From Andrew Ellicott

Lancaster Feby. 7th. 1802

Dear Sir

Your favour of the 29th. Ultimo has been duly received, and the proposition which it contains, I consider as one of the most honourable, and flattering incidents of my life; and was my own feelings, and inclination, alone concerned, I should not hesitate one moment in accepting the place you offer: but as there are some other considerations to be brought into view, and duly weighed, before I can give a definitive answer, I wish the subject to be suspended for a few days.—I should have replied to your favour immediately, but the multiplicity of business before the Board of Property, which is now sitting, and of which, (as Secretary of the Land office,) I have to do the duty of President, has prevented my paying immediate attention to other objects.

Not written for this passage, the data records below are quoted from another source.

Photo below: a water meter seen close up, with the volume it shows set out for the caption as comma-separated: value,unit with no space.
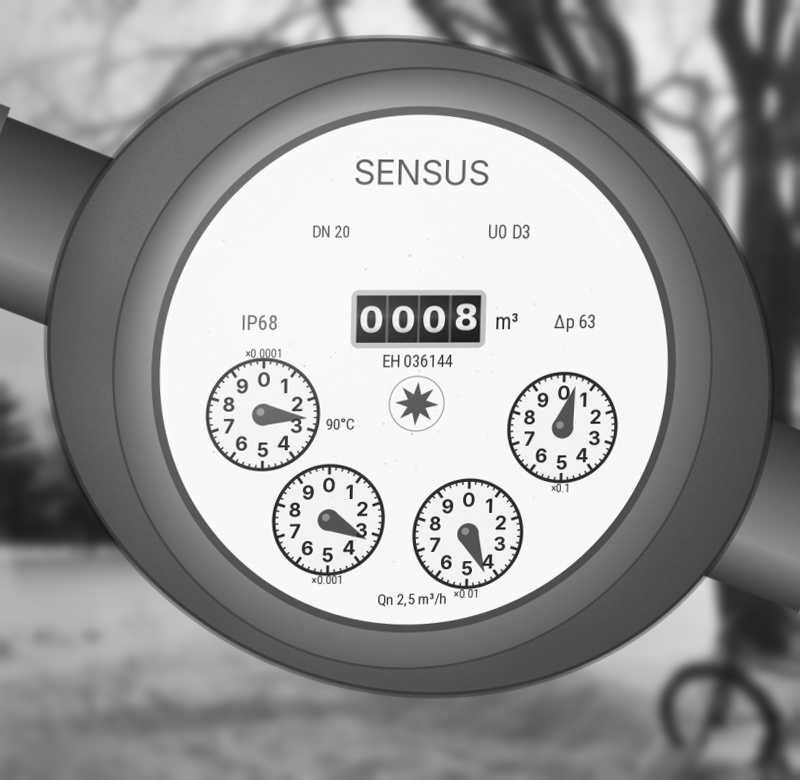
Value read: 8.0432,m³
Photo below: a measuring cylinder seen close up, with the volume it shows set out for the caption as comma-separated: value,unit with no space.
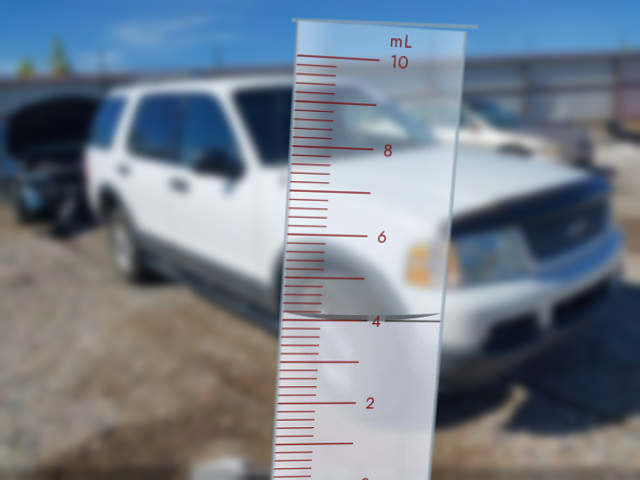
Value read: 4,mL
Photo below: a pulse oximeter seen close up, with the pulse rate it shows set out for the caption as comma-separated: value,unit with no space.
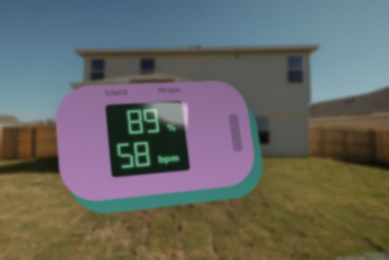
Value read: 58,bpm
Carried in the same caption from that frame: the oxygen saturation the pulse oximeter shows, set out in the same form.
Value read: 89,%
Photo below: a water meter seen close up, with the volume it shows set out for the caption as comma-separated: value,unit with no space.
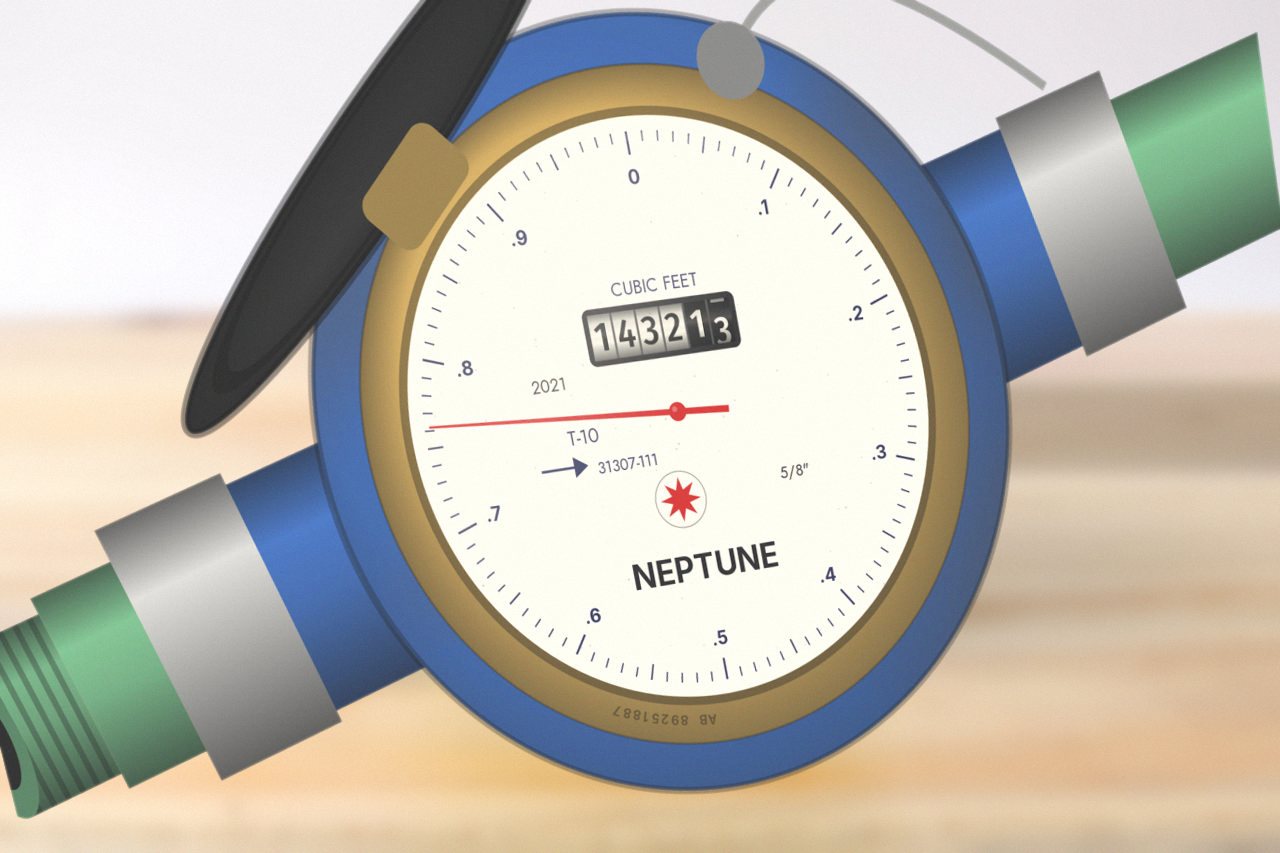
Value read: 143212.76,ft³
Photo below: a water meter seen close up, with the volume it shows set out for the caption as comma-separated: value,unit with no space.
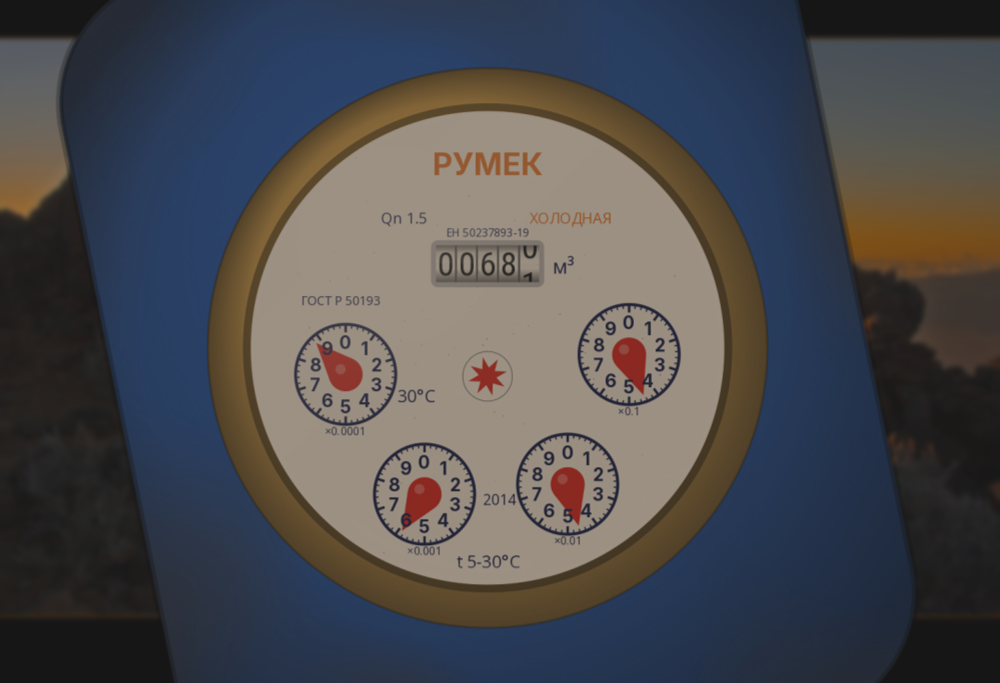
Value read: 680.4458,m³
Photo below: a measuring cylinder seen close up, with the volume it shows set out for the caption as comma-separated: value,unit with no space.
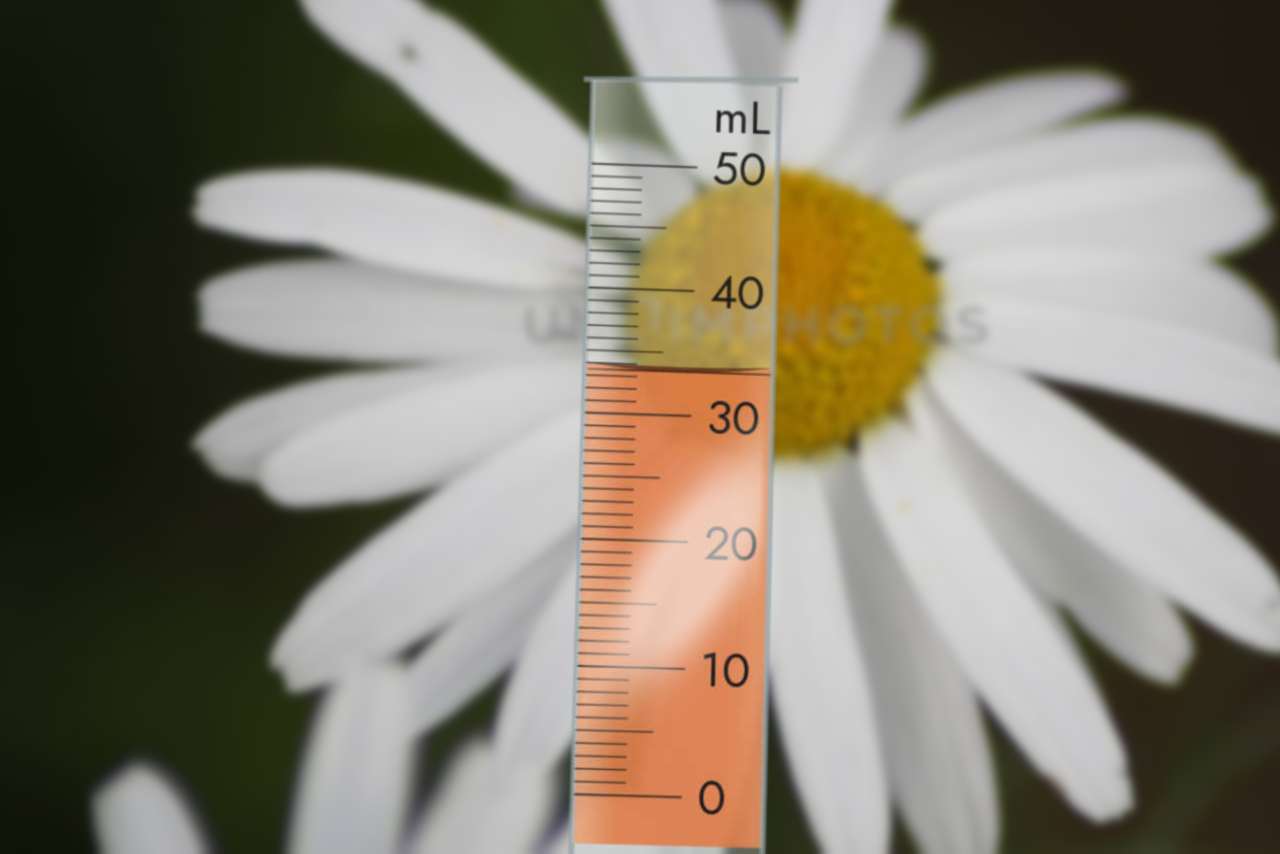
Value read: 33.5,mL
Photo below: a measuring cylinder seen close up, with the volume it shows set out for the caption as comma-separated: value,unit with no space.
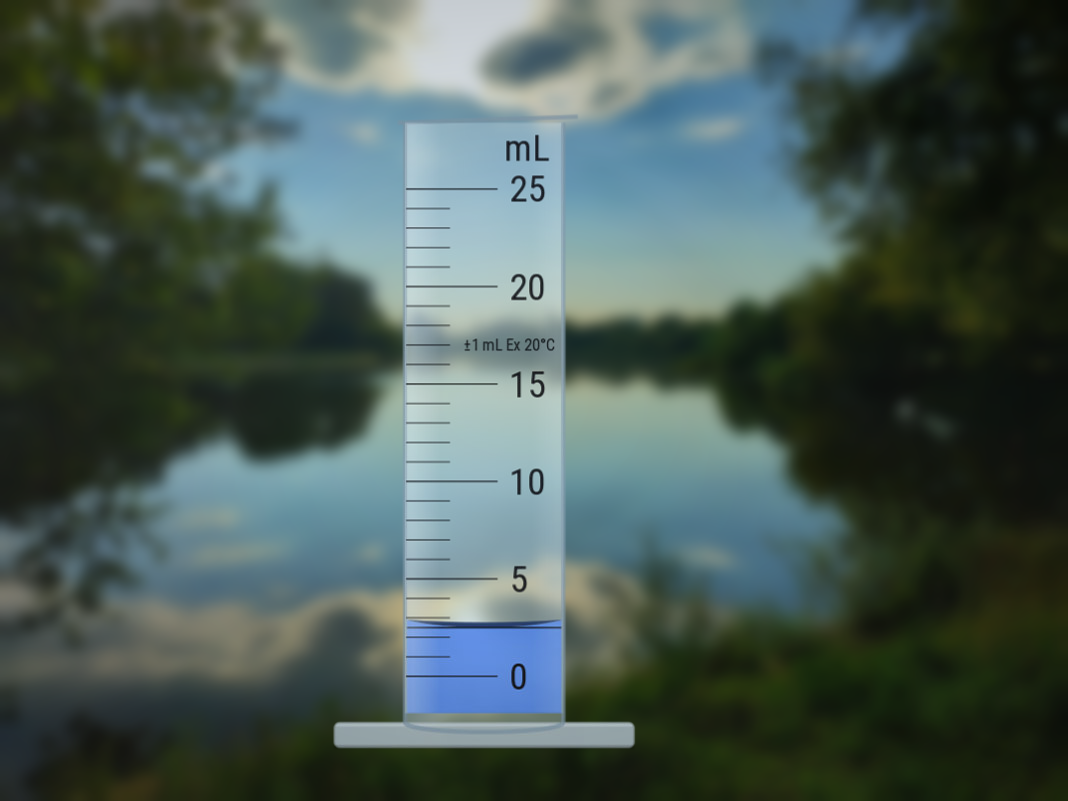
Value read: 2.5,mL
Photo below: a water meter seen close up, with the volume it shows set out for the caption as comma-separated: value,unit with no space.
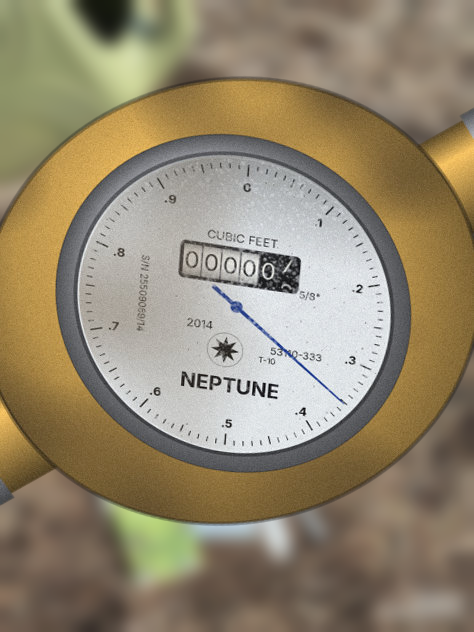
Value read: 7.35,ft³
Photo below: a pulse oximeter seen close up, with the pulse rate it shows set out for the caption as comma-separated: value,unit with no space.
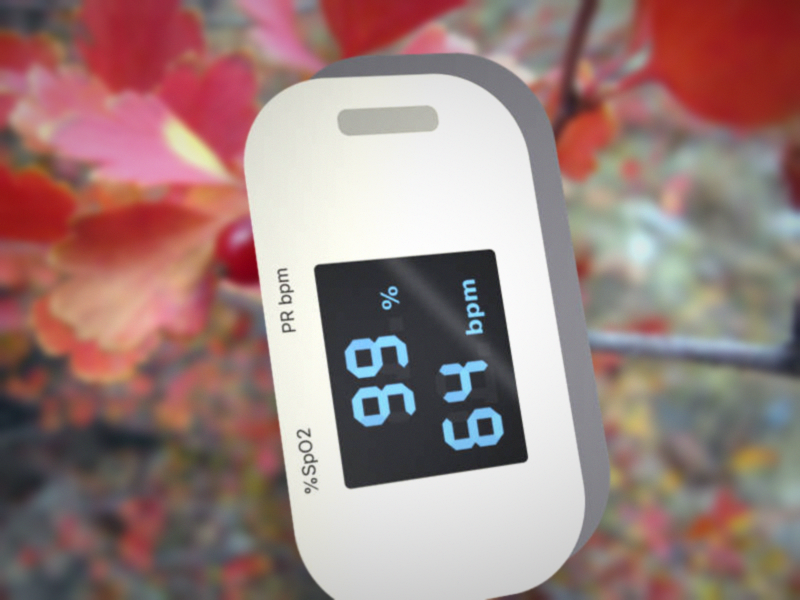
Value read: 64,bpm
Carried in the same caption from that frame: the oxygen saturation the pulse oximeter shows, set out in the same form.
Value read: 99,%
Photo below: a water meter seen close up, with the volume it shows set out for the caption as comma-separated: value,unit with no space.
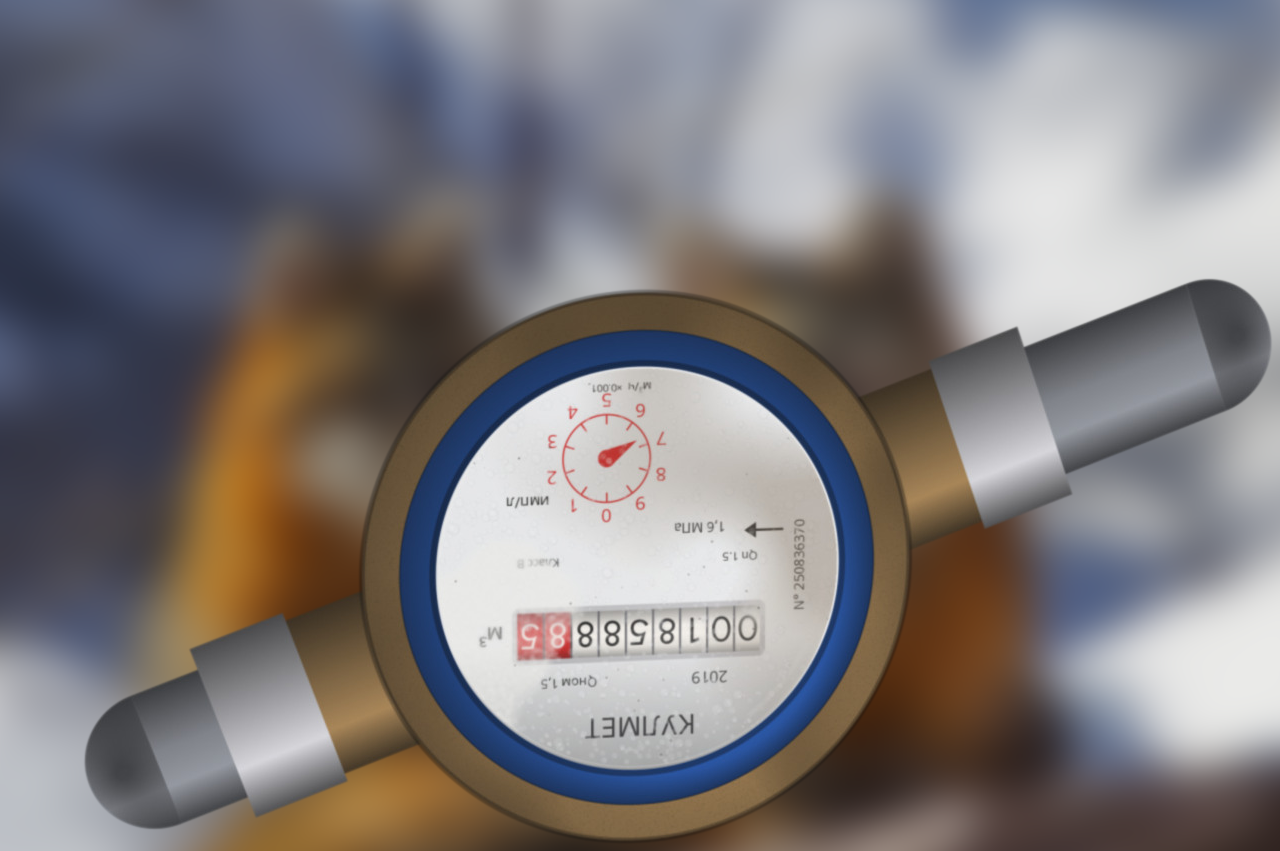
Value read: 18588.856,m³
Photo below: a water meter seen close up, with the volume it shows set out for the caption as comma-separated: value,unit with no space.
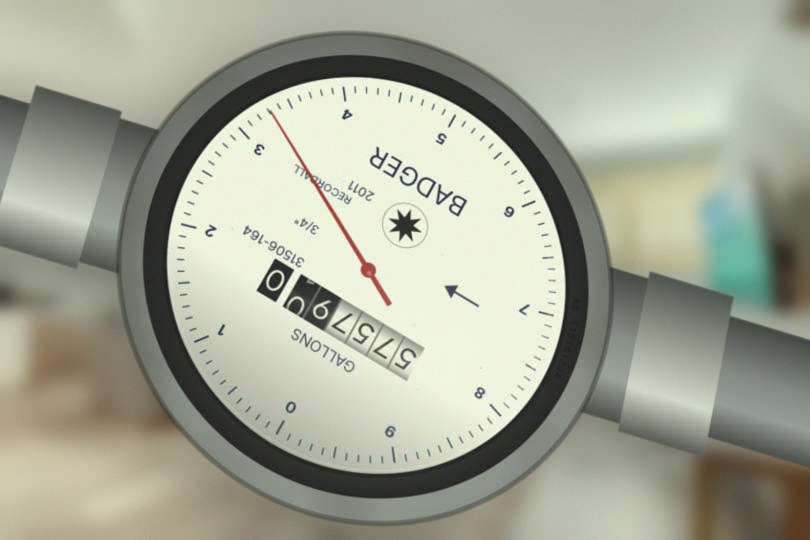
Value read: 5757903.3,gal
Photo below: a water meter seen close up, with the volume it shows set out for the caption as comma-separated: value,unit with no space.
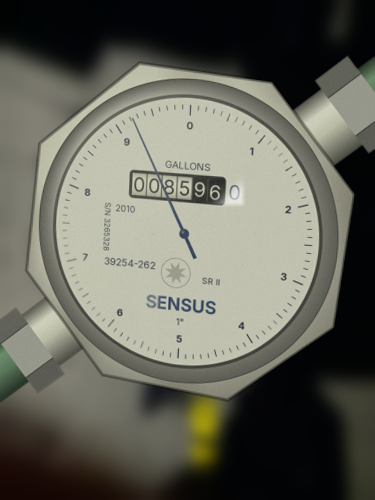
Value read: 85959.2,gal
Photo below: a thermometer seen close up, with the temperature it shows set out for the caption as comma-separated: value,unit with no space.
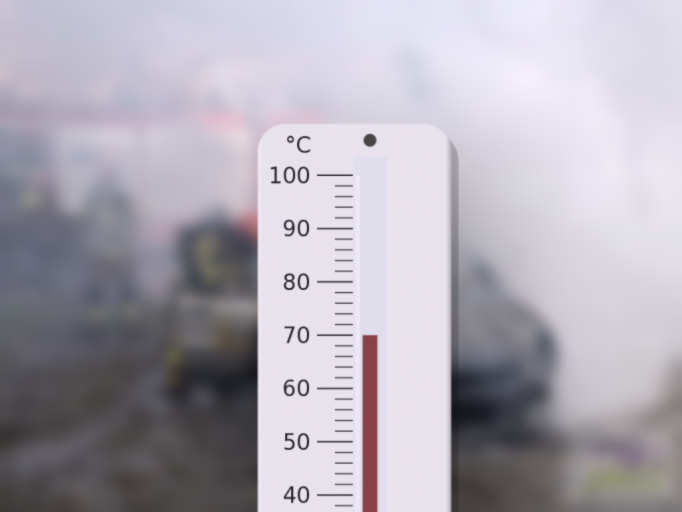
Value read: 70,°C
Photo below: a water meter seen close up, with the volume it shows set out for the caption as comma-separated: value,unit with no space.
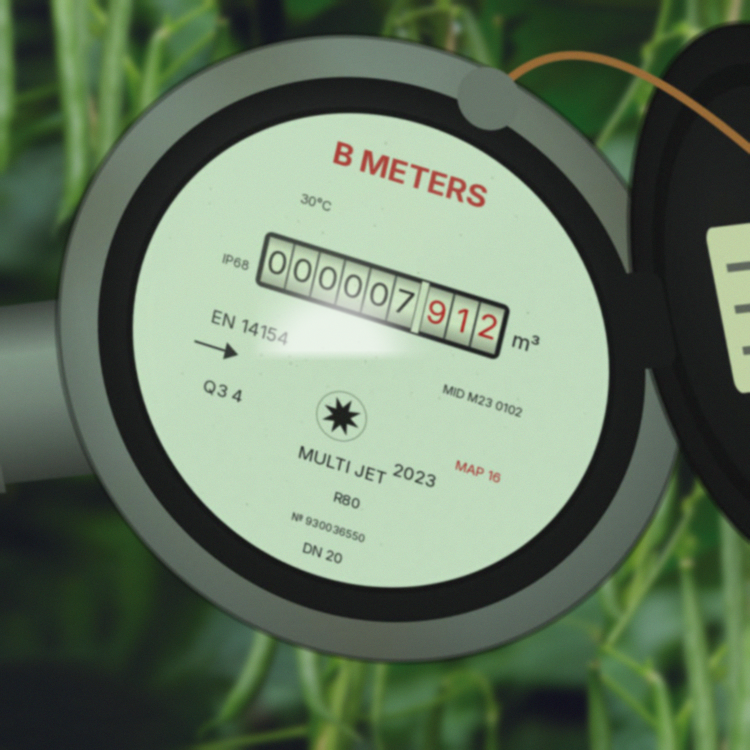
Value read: 7.912,m³
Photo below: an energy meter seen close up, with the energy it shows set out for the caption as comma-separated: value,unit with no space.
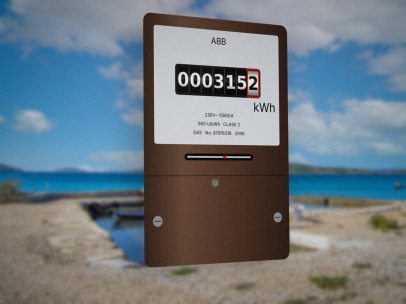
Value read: 315.2,kWh
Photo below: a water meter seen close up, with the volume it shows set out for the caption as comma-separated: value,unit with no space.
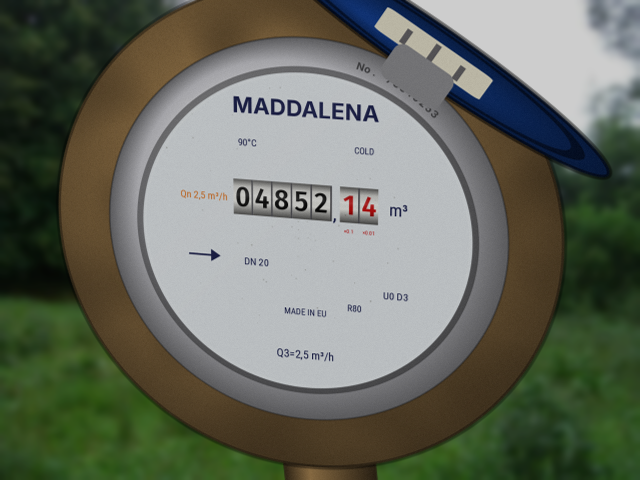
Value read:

I have enclosed an extract from M. Depuis’s Memoire on the origin of the constellations &c. which I suspect you must have seen before this, but if not, I presume it will be considered as a curiosity,—Your understanding the language in which it is written, so much better than myself, has rendered an attempt to translating it unnecessary.—

I am sir with the greatest respect, and esteem, your sincere friend, and Hbl. Servt.

Andw; Ellicott

RC (DLC); at foot of text: “Thos. Jefferson President U.S.”; endorsed by TJ as received 11 Feb. and so recorded in SJL. Enclosure: Extract from Charles François Dupuis’s Mémoire sur l’origine des constellations, stating that according to Charles Marie de La Condamine, the name given to the constellation Taurus by the people of the Amazon is “Ox Jaw,” and according to Joseph François Lafitau, the Iroquois Indians call the constellation Ursa Major the female bear; Dupuis arguing that since the two groups of stars do not actually resemble the animals they are named for, the similarities in the names of those constellations is evidence of communication between the hemispheres in ancient times (MS in DLC: TJ Papers, 120:20781; in Ellicott’s hand; in French).

Dupuis’s Mémoire sur l’origine des constellations et sur l’explication de la fable, par le moyen de l’astronomie appeared in the fourth volume of Joseph Jérôme Le Français de Lalande’s Astronomie, a book that TJ owned and recommended to others. The volume appeared in 1781, and the Mémoire was also published separately that year (Sowerby, description begins E. Millicent Sowerby, comp., Catalogue of the Library of Thomas Jefferson, Washington, D.C., 1952–59, 5 vols. description ends No. 3796; Vol. 25:490; Vol. 32:180).